Oklo Stock Surges As Wedbush Hikes Price Target On Nuclear Energy Playing ‘Key Role’ In Stargate: Retail Turns Bullish

Oklo, based in Santa Clara, California, develops small modular reactors (SMR). Its product roadmap includes a 15-megawatt, a 50-megawatt, and a 100-megawatt nuclear reactor.

Oklo Stock Surges As Wedbush Hikes Price Target On Nuclear Energy Playing ‘Key Role’ In Stargate: Retail Turns Bullish

Shares of Oklo Inc. (OKLO) surged nearly 4% in morning trade on Friday after analysts at Wedbush raised their price target for the stock amid ramping up of artificial intelligence (AI) data center buildout.
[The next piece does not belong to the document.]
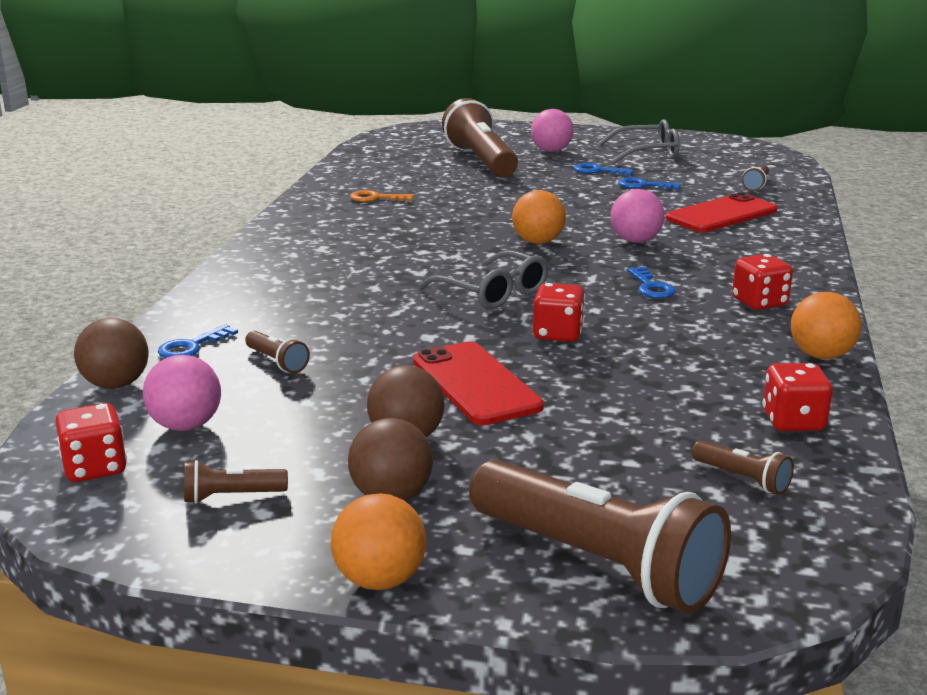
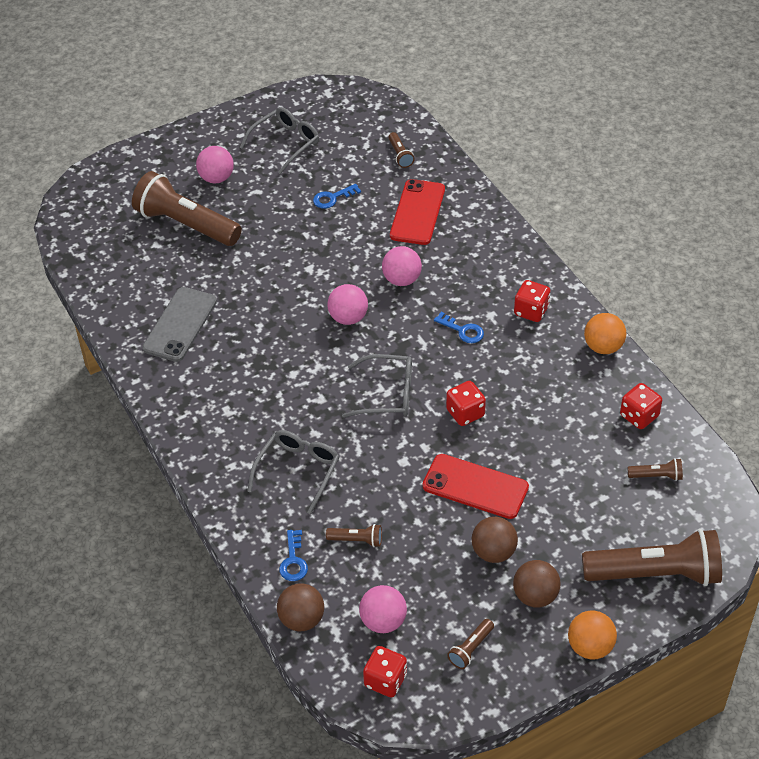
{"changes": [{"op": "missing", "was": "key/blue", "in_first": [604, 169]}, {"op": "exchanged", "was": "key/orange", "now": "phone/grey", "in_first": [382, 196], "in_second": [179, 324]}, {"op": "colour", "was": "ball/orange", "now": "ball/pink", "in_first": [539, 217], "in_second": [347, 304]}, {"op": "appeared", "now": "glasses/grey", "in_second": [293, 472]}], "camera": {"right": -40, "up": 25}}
In their latest note on Oklo, Wedbush analysts believe that the $500 billion Project Stargate is a “much bigger initiative” where nuclear energy will play a “key role” in powering AI data centers set to be built to fuel research under this program.

Apart from backing Oklo, OpenAI co-founder and CEO Sam Altman is also the chairman of the nuclear technology company.

Oklo, based in Santa Clara, California, develops small modular reactors (SMR). Its product roadmap includes a 15-megawatt, a 50-megawatt, and a 100-megawatt nuclear reactor.

Wedbush has bumped its price target for the stock to $45 from $26, implying an upside of over 11% from current prices. It has an ‘Outperform’ rating on the stock.

 “The AI Revolution is driving significant demand for clean energy to power AI initiatives with necessary computing power expected to grow 10x by 2030, putting OKLO is a great position to capitalize on this elevated demand,” Wedbush said, underlining its bull thesis for Oklo.

Retail sentiment on Stocktwits soared following the price target hike, entering the ‘bullish’ (64/100) territory from ‘neutral’ a day ago. Message volume surged significantly to enter the ‘extremely high’ (89/100) zone.

OKLO retail sentiment.jpg OKLO sentiment and message volume January 24, 2025, as of 9:30 am ET | Source: Stocktwits

Users echoed the positive outlook for Oklo stock price.

Oklo’s share price has surged nearly 374% over the past six months, while its one-year returns stand at 266%.